At the time it was meant to symbolise progress, the same civic optimism that Alpha Tower embodied. But like the building, it became an emblem of the Alpha Promise, glossy, well-meaning, and completely disconnected from what Birmingham actually became.
Half a century on, the film feels like a time capsule from an era when the city truly believed it was on the brink of greatness, and somehow missed its cue.
Peaky Ironies and the Digbeth Now
Fifty years later, the city has another story to tell. This time it is Peaky Blinders, name-checked in every funding bid and media release. Yet, as everyone quietly knows, the early series were not even filmed here. The look and the legend were ours, but the work and the money happened elsewhere.
That is Birmingham all over. The ideas are born here, but the value is realised somewhere else.
To be fair, Digbeth today has already delivered more than its critics admit. New studios are open, creative businesses are moving in, and there is a genuine hum in the streets. People are making things again. There is life, art and a pulse.
But this is precisely why we must push harder now, not settle for another half job. Digbeth does not need to become Alpha Tower with better public relations. It deserves the full delivery, proper training pipelines, local ownership, affordable workspace, long-term jobs, and studios that stay open long after the ribbon has been cut.
The Luvvies and the Loops
Meanwhile a familiar troupe of arts administrators glide from project to project, fluent in the dialect of placemaking and co-creation. They hold beautifully catered meetings and commission public artworks that cost ten or twenty times what any sensible artisan would charge, every extra pound wrapped in phrases such as engagement outcomes and evaluation frameworks.
The welders, carpenters and painters see little of it. What was once craft becomes consultancy.
At the same time, Film Birmingham has slipped into silence. Whatever the internal reasons, the region has fallen behind in attracting real production work. Yet the West Midlands Combined Authority is investing heavily once again, promising a bold film and media future with the usual glossy reports, the usual smiling faces, and the compulsory nod to Peaky Blinders as creative patron saint.

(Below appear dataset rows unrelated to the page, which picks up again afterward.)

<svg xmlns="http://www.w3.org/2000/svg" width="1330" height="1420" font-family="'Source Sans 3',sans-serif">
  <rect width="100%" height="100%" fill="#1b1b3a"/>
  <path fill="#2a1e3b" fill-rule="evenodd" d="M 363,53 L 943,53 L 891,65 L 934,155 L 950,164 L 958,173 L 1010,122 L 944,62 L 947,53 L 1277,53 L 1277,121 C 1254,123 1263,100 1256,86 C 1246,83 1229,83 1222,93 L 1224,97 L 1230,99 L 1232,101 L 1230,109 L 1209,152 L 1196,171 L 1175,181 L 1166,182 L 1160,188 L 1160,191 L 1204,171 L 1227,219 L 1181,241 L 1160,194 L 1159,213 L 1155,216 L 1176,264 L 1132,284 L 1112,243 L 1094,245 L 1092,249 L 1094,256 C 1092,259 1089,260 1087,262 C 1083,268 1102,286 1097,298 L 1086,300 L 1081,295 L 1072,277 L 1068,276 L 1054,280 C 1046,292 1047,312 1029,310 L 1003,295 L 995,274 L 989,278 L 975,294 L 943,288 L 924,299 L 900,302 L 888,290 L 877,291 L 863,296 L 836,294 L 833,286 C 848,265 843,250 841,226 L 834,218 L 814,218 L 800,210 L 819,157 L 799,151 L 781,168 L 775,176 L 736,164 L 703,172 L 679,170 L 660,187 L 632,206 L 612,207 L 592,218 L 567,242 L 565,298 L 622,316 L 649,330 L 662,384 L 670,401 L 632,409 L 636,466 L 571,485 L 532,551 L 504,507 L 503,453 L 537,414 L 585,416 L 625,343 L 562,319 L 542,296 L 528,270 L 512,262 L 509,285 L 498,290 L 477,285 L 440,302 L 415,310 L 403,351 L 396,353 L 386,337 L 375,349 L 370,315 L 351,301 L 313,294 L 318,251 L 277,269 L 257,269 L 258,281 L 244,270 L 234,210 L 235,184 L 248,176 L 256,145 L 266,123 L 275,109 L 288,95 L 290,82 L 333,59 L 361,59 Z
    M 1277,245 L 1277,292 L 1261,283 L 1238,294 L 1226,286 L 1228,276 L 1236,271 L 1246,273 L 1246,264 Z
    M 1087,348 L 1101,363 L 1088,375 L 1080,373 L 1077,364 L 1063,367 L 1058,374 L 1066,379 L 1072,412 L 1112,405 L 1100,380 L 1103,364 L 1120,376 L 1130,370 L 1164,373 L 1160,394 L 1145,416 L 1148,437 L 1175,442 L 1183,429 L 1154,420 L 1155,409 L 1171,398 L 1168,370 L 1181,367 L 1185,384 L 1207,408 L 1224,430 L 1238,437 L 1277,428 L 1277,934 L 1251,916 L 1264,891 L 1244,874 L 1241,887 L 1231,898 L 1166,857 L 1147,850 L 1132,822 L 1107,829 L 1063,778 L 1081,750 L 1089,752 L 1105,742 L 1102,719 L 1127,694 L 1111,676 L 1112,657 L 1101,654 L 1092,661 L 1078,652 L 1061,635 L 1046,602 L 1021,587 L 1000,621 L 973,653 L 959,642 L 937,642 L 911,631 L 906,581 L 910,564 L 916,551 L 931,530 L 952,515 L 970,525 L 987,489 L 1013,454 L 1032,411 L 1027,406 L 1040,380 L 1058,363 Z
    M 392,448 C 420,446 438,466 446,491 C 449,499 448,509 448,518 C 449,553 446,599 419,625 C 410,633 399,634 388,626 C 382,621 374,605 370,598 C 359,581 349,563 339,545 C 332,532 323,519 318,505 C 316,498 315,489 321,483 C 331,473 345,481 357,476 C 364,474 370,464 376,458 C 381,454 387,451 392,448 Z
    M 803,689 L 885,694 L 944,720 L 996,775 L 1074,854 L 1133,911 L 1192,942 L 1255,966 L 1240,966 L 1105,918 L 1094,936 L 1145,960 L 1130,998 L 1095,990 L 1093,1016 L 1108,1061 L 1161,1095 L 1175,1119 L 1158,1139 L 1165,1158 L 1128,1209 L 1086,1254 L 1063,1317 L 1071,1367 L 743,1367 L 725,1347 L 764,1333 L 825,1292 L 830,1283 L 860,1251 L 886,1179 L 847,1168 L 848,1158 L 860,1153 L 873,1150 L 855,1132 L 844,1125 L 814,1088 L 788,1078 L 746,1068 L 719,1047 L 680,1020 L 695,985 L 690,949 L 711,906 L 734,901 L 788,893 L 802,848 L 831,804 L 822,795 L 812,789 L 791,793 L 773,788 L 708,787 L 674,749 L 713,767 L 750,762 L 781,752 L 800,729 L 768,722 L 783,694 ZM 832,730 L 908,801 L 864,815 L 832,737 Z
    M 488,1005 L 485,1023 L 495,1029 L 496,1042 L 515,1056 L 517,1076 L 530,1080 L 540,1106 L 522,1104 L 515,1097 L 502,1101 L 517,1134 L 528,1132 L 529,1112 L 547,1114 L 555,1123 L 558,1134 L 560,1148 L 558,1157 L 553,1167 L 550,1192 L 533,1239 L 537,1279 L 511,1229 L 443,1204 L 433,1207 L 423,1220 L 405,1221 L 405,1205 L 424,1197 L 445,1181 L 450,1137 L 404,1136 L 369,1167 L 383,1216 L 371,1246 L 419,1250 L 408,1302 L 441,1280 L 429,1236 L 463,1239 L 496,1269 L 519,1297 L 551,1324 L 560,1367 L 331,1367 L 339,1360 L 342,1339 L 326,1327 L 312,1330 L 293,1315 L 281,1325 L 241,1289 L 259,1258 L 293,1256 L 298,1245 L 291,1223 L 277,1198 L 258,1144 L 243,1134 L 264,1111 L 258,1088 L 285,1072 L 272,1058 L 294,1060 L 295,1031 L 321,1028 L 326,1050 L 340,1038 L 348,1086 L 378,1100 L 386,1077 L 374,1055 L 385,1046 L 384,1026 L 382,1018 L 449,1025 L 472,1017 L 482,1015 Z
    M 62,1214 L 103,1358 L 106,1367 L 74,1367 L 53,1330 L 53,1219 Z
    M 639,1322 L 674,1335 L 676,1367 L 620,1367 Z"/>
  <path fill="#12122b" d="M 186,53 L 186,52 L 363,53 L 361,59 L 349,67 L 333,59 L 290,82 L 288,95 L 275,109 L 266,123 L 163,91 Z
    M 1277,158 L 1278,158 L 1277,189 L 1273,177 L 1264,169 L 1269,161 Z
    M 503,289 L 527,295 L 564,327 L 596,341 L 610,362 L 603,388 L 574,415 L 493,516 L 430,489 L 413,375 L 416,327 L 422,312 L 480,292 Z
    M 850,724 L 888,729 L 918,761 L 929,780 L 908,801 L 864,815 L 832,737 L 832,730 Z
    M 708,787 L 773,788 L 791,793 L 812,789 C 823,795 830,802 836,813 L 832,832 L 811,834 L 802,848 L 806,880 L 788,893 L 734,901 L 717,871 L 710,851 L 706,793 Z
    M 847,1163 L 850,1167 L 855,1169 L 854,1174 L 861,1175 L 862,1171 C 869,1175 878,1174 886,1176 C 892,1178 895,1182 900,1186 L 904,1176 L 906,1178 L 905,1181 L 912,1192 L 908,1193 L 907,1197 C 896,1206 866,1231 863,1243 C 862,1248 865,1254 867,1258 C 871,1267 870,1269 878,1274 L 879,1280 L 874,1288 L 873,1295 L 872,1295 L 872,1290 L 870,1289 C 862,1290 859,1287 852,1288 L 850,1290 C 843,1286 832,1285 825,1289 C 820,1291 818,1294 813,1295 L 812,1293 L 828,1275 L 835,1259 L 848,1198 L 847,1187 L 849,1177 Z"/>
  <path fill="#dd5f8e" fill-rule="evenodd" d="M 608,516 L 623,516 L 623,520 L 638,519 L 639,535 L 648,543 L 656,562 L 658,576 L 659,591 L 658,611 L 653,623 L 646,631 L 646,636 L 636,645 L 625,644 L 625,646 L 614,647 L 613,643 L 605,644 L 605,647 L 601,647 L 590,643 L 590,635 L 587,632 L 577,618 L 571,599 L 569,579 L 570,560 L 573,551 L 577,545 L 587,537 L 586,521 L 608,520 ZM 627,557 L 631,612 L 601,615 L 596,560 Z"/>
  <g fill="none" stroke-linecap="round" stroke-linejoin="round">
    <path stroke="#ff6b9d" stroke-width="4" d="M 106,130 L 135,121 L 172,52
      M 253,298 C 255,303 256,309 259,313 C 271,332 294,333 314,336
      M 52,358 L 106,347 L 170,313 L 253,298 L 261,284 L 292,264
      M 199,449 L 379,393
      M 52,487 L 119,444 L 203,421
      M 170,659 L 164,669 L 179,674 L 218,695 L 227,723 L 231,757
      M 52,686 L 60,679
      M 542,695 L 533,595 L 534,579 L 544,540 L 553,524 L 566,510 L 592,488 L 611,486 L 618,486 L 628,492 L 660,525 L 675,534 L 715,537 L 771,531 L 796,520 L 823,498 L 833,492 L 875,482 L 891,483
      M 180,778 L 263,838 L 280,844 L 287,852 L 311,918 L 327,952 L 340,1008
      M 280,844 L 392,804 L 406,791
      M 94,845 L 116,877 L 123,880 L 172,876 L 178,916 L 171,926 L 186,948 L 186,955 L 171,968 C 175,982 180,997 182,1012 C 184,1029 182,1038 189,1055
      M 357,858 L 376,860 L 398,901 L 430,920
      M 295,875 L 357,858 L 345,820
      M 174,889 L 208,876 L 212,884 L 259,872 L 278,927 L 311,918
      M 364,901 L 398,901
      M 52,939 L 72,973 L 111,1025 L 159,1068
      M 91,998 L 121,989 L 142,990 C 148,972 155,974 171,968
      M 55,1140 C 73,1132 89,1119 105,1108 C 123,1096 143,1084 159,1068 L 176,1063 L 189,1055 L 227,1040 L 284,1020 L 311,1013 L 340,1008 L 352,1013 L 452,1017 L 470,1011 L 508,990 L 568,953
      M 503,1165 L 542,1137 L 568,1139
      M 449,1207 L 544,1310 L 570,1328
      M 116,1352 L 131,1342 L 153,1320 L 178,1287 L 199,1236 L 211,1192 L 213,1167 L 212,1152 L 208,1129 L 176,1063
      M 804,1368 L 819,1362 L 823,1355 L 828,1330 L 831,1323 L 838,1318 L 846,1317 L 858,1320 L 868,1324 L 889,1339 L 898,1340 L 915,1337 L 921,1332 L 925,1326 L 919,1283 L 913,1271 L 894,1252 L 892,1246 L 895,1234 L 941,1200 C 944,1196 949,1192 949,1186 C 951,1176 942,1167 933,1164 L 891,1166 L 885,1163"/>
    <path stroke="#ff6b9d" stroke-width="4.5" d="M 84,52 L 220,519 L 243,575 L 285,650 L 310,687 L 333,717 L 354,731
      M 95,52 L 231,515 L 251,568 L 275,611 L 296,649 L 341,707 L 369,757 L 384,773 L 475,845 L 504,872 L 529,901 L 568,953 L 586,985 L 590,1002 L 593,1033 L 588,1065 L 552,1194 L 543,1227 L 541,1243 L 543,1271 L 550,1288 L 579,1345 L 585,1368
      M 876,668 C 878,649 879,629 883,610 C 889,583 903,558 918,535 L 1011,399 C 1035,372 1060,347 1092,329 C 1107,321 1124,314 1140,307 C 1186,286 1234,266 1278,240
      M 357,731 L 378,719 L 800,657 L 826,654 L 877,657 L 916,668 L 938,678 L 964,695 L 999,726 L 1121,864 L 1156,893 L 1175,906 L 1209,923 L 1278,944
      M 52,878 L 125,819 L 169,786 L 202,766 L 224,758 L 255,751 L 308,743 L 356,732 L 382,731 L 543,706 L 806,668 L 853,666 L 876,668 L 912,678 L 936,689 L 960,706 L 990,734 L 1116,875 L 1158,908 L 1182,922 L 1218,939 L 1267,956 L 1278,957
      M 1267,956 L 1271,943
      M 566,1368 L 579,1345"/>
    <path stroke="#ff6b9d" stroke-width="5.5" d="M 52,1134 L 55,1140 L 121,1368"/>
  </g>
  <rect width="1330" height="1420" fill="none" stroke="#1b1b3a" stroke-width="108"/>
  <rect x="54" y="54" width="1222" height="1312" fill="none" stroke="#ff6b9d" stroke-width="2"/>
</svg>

It is a pattern we know by heart.
Big announcement.
Funding pot.
Launch party.
A few showreels and glowing reports.
Then the slow fade.
We heard it around Alpha Tower. We saw it with the first Paradise. We can feel it circling Digbeth.
This Time, Make It Stick
None of this is to pour cold water on Digbeth. Far from it. The district has what Broad Street never did, community, authenticity and a stubborn creative streak. It can become a thriving engine of industry and art. But to make it real, we need more than sentiment and selfies.
If public money is going in, the public must see tangible, lasting benefit. If developers are to profit, they must also deliver the cultural infrastructure they promise, in brick and beam, not in brochures.

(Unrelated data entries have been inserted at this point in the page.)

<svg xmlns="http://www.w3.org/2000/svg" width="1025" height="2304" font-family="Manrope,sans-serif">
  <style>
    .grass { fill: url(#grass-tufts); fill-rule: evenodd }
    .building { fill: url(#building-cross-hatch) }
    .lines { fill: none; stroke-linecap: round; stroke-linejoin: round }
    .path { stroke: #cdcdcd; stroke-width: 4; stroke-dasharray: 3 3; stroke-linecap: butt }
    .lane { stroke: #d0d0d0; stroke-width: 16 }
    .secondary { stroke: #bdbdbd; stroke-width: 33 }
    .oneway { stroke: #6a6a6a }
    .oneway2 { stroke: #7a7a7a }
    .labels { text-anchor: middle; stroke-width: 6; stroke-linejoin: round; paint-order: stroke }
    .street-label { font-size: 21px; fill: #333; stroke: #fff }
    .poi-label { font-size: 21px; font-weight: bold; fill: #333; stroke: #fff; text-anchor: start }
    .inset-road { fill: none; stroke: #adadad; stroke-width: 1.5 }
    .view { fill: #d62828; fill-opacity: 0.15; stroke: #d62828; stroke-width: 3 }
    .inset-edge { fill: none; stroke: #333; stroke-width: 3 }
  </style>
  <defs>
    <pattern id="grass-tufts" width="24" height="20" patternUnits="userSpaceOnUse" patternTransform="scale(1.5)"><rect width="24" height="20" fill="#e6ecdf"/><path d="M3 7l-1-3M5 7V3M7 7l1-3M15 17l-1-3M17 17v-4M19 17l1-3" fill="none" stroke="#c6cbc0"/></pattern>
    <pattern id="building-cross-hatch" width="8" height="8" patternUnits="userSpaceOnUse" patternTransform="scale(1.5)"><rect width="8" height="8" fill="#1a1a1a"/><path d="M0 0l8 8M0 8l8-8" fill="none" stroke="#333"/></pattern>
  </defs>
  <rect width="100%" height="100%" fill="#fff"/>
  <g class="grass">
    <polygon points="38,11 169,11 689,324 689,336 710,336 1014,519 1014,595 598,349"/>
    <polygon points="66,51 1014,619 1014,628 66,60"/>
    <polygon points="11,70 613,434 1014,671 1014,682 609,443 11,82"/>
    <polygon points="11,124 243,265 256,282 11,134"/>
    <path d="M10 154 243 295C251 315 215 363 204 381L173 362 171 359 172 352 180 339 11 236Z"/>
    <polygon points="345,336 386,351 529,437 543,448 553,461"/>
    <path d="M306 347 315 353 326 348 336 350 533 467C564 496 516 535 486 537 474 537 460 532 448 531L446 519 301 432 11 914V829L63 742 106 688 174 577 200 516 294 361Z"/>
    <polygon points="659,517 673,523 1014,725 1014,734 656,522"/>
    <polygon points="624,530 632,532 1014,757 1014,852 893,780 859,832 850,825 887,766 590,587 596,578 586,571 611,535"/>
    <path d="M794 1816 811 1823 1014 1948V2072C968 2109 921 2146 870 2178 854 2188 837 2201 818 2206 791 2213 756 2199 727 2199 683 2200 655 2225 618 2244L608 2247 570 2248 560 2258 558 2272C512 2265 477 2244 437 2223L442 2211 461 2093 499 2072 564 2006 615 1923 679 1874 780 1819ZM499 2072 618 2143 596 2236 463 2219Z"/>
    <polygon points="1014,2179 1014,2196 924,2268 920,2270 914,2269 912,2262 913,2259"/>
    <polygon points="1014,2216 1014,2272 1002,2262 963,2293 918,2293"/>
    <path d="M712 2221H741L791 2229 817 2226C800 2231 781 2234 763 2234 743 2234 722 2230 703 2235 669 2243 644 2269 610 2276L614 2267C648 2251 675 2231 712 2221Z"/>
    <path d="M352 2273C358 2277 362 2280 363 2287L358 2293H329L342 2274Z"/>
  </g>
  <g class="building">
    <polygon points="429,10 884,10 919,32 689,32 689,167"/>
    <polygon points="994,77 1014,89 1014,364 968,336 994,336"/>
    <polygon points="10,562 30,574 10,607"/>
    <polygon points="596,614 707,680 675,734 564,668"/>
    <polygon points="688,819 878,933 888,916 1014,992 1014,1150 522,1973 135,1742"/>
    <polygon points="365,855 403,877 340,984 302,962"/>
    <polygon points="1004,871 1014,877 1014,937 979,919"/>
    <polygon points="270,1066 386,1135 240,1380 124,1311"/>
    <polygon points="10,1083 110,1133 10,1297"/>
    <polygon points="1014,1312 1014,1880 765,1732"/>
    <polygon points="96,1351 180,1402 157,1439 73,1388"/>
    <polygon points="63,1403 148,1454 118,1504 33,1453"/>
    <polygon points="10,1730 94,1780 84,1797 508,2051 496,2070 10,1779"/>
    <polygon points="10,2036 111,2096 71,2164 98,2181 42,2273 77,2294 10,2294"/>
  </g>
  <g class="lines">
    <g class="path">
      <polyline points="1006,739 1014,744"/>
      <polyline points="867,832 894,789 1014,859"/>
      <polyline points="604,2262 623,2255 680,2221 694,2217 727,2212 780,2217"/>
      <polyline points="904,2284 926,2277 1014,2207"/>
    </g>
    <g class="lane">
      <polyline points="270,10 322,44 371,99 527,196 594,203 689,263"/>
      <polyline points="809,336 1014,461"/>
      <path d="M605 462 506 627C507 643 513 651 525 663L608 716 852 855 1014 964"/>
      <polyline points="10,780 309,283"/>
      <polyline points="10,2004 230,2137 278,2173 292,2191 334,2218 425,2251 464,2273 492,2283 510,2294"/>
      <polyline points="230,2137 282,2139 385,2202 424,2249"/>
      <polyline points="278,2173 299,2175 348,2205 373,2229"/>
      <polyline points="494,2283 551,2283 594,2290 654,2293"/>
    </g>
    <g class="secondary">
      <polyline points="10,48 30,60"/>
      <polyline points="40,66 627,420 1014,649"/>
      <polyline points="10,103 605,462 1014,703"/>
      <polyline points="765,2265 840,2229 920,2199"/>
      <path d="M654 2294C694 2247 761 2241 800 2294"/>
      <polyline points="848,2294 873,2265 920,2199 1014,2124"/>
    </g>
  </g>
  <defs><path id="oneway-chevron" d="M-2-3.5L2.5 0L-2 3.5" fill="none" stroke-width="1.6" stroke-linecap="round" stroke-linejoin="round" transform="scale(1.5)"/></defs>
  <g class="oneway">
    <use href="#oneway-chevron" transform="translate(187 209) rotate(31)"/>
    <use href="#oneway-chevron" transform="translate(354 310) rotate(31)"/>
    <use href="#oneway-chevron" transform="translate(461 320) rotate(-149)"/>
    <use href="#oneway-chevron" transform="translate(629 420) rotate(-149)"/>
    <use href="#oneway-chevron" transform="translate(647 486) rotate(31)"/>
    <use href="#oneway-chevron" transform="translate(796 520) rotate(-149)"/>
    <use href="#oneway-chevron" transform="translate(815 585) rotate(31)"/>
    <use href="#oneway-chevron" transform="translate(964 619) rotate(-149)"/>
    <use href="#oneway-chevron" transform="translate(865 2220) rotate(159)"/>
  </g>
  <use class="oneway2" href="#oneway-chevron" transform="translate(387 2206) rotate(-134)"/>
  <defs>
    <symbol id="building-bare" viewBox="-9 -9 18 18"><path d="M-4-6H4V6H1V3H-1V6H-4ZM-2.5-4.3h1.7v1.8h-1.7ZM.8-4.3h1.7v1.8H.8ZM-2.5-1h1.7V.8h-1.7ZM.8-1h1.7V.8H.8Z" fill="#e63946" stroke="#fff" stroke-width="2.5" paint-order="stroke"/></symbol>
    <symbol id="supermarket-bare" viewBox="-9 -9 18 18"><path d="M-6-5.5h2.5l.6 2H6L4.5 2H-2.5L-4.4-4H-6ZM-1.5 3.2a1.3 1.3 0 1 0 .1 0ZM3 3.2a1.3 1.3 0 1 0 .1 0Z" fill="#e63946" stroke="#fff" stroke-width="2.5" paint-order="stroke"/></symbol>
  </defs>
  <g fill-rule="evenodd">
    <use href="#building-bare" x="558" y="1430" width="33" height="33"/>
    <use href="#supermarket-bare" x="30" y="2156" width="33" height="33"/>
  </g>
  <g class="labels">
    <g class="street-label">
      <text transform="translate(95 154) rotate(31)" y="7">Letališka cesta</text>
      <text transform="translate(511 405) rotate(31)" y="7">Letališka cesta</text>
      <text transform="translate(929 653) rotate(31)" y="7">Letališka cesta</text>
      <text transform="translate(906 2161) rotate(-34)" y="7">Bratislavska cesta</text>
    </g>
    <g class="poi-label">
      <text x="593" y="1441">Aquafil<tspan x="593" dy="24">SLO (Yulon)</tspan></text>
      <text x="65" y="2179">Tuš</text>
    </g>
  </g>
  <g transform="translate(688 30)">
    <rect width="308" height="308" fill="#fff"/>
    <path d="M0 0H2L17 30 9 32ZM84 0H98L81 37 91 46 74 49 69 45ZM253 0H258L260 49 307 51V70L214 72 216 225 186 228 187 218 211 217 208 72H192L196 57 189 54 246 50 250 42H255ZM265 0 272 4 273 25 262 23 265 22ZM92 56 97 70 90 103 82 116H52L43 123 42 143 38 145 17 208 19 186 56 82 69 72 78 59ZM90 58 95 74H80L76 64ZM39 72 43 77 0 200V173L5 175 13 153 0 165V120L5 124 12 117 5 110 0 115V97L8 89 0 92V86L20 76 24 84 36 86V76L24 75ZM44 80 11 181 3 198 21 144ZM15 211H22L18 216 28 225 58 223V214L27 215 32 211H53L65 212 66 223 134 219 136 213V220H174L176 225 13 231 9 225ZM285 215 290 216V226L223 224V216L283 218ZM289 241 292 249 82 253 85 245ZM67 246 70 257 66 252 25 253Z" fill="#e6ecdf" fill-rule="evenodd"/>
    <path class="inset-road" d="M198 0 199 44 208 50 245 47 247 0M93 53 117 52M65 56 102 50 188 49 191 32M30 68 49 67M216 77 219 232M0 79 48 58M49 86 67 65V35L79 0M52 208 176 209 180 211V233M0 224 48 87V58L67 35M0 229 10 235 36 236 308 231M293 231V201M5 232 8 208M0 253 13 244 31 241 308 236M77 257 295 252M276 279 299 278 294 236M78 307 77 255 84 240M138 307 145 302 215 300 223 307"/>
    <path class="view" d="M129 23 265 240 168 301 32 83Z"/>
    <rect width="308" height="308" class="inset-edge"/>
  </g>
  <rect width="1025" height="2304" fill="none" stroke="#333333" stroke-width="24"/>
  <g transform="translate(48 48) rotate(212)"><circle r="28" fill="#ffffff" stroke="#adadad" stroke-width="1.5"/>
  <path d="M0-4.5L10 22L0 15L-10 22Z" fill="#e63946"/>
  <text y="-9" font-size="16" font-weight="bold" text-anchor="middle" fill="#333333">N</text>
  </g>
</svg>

This is where our politicians must lead. Not simply attend openings. Lead. The West Midlands needs a plainly written, legally nailed down model of creative delivery.
One that says, if studios are promised, studios are built first. If training is pledged, training is funded and run locally. If local makers are promised work, they get the contracts, not the same recycled consultancies from elsewhere.
That is what political creativity looks like. Not another ribbon cutting, but the courage to insist that promises stick.
Because Birmingham Deserves the Full Story
Birmingham does not need more optimism. It needs execution. It needs politicians who understand that leadership is not posing for photographs, it is locking delivery into law and budget.
So here is the challenge. Let us see the Alpha Promise finally honoured, half a century late. Let Digbeth deliver everything that Broad Street never did, the art, the industry, the jobs, and the pride.
The cranes are already up. The talent is here. The only thing missing is the political courage to finish the story.
Because this time, Birmingham deserves the credits to roll on a story that actually ends well.